Su gran impacto obedeció al hecho de que tocaba el nervio de la estructura de las relaciones humanas, productivas y sociales en las esferas del Trabajo Humano, de la Solidaridad Social y con respecto a la tensión entre las Realidades Temporales y el Testimonio de Vida Cristiana de los fieles en ámbitos de su competencia y desempeño así como en los ambientes humanos y sociales en los que todos los creyentes nos desenvolvemos.

Sus ideas fueron claras e iluminadoras, aportando razones y argumentos con los que rompió muchos mitos que mantenían a los cristianos o bien “mirando al cielo”, perplejos y sin saber qué hacer en el mundo de la participación social y de la política, o ya interviniendo en ellas sólo según su leal saber y entender, y en no pocos casos valiéndose de los vacíos doctrinales para actuar en su propio provecho.

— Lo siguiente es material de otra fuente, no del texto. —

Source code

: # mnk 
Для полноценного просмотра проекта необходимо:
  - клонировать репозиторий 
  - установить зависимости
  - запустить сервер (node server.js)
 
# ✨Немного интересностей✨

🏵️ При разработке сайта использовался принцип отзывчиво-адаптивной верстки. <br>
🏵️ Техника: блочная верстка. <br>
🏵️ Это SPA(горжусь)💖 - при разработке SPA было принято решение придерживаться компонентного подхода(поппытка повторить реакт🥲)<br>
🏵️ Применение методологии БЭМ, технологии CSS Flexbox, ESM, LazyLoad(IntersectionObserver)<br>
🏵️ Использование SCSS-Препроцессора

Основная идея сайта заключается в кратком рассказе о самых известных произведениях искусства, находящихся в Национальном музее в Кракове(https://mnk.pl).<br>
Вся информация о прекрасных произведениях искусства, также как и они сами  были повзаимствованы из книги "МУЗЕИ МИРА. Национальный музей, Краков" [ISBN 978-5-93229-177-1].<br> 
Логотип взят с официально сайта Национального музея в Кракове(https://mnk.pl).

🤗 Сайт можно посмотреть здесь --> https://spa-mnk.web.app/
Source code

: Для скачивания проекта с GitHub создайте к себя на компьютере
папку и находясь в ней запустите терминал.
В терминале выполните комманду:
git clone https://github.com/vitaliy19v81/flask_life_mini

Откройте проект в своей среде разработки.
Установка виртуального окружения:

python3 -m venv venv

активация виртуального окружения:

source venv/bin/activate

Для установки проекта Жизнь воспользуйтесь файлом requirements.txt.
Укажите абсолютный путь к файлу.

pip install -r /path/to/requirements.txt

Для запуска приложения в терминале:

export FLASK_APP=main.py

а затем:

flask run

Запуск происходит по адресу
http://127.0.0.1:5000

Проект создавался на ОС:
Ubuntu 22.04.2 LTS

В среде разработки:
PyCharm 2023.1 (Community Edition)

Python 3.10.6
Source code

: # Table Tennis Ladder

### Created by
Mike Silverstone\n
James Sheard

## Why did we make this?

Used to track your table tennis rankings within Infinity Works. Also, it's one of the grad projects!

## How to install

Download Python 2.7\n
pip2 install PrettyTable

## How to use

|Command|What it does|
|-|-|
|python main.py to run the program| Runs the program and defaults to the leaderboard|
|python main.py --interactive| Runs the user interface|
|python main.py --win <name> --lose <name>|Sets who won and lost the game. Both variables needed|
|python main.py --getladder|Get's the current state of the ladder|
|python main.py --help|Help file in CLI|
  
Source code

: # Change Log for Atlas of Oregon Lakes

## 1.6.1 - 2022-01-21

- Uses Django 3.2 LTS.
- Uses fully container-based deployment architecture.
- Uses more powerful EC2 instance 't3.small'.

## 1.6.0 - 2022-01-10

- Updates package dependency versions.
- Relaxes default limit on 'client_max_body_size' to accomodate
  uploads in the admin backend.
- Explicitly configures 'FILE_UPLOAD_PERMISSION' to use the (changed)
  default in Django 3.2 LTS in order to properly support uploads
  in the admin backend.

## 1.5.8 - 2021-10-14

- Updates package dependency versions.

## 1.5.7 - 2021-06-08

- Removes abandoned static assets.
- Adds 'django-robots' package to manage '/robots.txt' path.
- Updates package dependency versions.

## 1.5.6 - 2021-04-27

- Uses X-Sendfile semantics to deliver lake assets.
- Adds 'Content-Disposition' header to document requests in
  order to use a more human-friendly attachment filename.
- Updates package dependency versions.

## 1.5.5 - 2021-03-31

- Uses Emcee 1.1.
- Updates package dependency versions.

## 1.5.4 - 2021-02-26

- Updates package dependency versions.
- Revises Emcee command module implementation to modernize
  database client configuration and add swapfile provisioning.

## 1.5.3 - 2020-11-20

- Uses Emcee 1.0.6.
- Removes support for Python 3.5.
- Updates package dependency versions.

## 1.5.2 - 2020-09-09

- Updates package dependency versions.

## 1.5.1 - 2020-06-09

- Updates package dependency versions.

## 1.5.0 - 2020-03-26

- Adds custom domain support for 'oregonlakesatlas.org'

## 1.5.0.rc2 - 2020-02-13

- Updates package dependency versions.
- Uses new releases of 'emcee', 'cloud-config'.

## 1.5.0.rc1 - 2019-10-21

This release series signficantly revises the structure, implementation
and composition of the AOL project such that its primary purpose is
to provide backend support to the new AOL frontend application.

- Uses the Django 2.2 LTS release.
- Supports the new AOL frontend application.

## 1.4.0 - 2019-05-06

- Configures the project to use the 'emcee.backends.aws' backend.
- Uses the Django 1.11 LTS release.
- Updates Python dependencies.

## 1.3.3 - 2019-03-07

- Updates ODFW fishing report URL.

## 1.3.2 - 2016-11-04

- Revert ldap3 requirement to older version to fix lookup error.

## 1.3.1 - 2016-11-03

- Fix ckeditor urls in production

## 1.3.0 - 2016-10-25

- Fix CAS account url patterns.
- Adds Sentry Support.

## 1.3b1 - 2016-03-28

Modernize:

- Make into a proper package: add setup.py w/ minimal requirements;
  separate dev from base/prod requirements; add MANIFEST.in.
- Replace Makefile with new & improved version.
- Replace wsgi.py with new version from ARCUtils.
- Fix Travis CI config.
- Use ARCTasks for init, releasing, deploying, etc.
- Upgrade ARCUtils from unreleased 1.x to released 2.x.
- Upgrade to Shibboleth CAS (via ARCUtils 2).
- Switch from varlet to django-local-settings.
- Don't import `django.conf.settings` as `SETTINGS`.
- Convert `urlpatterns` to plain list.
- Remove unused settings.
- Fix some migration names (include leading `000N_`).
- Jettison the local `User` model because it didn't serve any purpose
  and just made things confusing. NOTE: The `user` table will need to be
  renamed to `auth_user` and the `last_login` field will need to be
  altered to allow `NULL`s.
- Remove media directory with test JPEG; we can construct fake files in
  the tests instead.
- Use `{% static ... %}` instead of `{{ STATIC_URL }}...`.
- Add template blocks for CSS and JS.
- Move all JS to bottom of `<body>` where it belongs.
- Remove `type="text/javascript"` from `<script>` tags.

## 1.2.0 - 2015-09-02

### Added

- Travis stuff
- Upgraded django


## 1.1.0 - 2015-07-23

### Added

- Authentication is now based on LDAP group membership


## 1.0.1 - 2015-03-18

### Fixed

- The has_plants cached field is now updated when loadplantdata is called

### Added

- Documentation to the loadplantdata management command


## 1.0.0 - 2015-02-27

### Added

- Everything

Juan Pablo II aportó Criterios que dieron luz para orientar la participación eficaz de los fieles laicos en lo que él llamó “la animación cristiana del orden temporal”. Dio razones a los creyentes para no despreciar ámbitos de trabajo, de evangelización y de apostolado como lo público y la política, con el pretexto de la corrupción y de la suciedad “que hay en ellos”.

Nos instó a asumir un compromiso cabal, real y efectivo, que implica y exige también el liderazgo de los creyentes defendiendo las verdades fundamentales sobre el hombre y la creación (la “naturaleza”) así como de las interacciones entre estos; la vida y las instituciones que la hacen posible, como el matrimonio y la familia, anteriores al Estado y que dan lugar a éste, no al revés; y las que fundamentan y hacen posible el Orden Social, como el Derecho y las Leyes Justas (Humanas), el Gobierno y el Trabajo Humano.

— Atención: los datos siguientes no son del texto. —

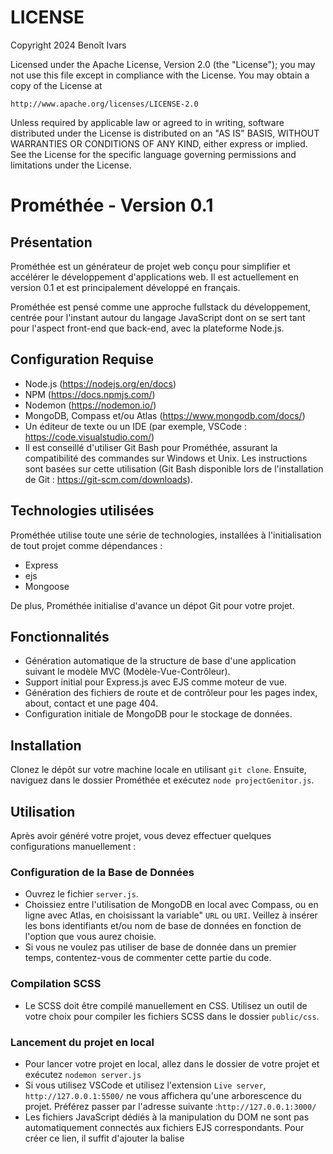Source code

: # LICENSE

Copyright 2024 Benoît Ivars

Licensed under the Apache License, Version 2.0 (the "License");
you may not use this file except in compliance with the License.
You may obtain a copy of the License at

    http://www.apache.org/licenses/LICENSE-2.0

Unless required by applicable law or agreed to in writing, software
distributed under the License is distributed on an "AS IS" BASIS,
WITHOUT WARRANTIES OR CONDITIONS OF ANY KIND, either express or implied.
See the License for the specific language governing permissions and
limitations under the License.

# Prométhée - Version 0.1

## Présentation

Prométhée est un générateur de projet web conçu pour simplifier et accélérer le développement d'applications web. Il est actuellement en version 0.1 et est principalement développé en français.

Prométhée est pensé comme une approche fullstack du développement, centrée pour l'instant autour du langage JavaScript dont on se sert tant pour l'aspect front-end que back-end, avec la plateforme Node.js. 

## Configuration Requise

- Node.js (https://nodejs.org/en/docs)
- NPM (https://docs.npmjs.com/)
- Nodemon (https://nodemon.io/)
- MongoDB, Compass et/ou Atlas (https://www.mongodb.com/docs/)
- Un éditeur de texte ou un IDE (par exemple, VSCode : https://code.visualstudio.com/)
- Il est conseillé d'utiliser Git Bash pour Prométhée, assurant la compatibilité des commandes sur Windows et Unix. Les instructions sont basées sur cette utilisation (Git Bash disponible lors de l'installation de Git : https://git-scm.com/downloads).

## Technologies utilisées

Prométhée utilise toute une série de technologies, installées à l'initialisation de tout projet comme dépendances :
-  Express
-  ejs
-  Mongoose

De plus, Prométhée initialise d'avance un dépot Git pour votre projet.

## Fonctionnalités

- Génération automatique de la structure de base d'une application suivant le modèle MVC (Modèle-Vue-Contrôleur).
- Support initial pour Express.js avec EJS comme moteur de vue.
- Génération des fichiers de route et de contrôleur pour les pages index, about, contact et une page 404.
- Configuration initiale de MongoDB pour le stockage de données.


## Installation

Clonez le dépôt sur votre machine locale en utilisant `git clone`. Ensuite, naviguez dans le dossier Prométhée et exécutez `node projectGenitor.js`.

## Utilisation

Après avoir généré votre projet, vous devez effectuer quelques configurations manuellement :

### Configuration de la Base de Données

- Ouvrez le fichier `server.js`.
- Choissiez entre l'utilisation de MongoDB en local avec Compass, ou en ligne avec Atlas, en choisissant la variable" `URL` ou `URI`. Veillez à insérer les bons identifiants et/ou nom de base de données en fonction de l'option que vous aurez choisie.
- Si vous ne voulez pas utiliser de base de donnée dans un premier temps, contentez-vous de commenter cette partie du code. 

### Compilation SCSS
- Le SCSS doit être compilé manuellement en CSS. Utilisez un outil de votre choix pour compiler les fichiers SCSS dans le dossier `public/css`.

### Lancement du projet en local

- Pour lancer votre projet en local, allez dans le dossier de votre projet et exécutez `nodemon server.js`
- Si vous utilisez VSCode et utilisez l'extension `Live server`, `http://127.0.0.1:5500/` ne vous affichera qu'une arborescence du projet. Préférez passer par l'adresse suivante :`http://127.0.0.1:3000/`
- Les fichiers JavaScript dédiés à la manipulation du DOM ne sont pas automatiquement connectés aux fichiers EJS correspondants. Pour créer ce lien, il suffit d'ajouter la balise <script> dans votre fichier EJS. Vous la placez dans la section <head>, comme ceci : `<script src="/chemin/vers/votre/script.js"></script>`. 

## Prochaine Étape (Version 0.2)

- Intégration de l'authentification avec les tokens JWT.

## Intégrations ultérieures

- Choix entre mongoDB et mySQL comme systèmes de bases de données
- Inclusion du framework React dans le projet
- Proposition d'autres langages et frameworks back-end
- Proposition de Prométhée en anglais
- Interface graphique

## Contribution
Les contributions au projet sont les bienvenues. Veuillez suivre les conventions de codage établies et soumettre des pull requests pour toute modification ou amélioration.

Pour tout contact, question ou remarque, vous pouvez me contacter sur mon profil GitHub : https://github.com/benoitivars
---

Prométhée - Le feu sacré du développement web.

Por su parte, el Papa Benedicto XVI, con su inteligencia y agudeza nos ha recordado que hay Principios No-negociables, como el Derecho a la Vida, la primacía de la Conciencia bien formada y la necesidad de una “Recta Ratio” (Una Recta Razón) que sustentan otros Derechos auténticos como el de los padres a elegir la educación cristiana para sus hijos sin la impostura de una moral de Estado ni de modelos educativos contrarios a dicha fe.

También nos ha enseñado a descubrir y a reconocer las falacias que esconden las ideologías, y las trampas que tienden para captar y distorsionar los ideales de cambio que prevalecen en las mentes y en los corazones de los jóvenes y de los creyentes. Nos ha instado una y otra vez a buscar, a vivir en y a cooperar con La Verdad, en un auténtico apostolado de la Razón, de la Conciencia y de la Inteligencia Humanas. Su lema, desde la Ordenación Episcopal, ha sido: “Cooperatores Veritatis” (“Cooperadores de la Verdad”), y los cristianos sabemos que la Verdad es una Persona.

El mundo debe recuperar la Razón y el Sentido Común, y esa es la tarea de nosotros, los creyentes. Como bien y bellamente lo dijo en su tiempo San Agustín:

“Dos amores fundaron dos ciudades: el amor a sí hasta el olvido de Dios, la ciudad del hombre; el amor a Dios hasta el olvido de sí, la Ciudad de Dios”.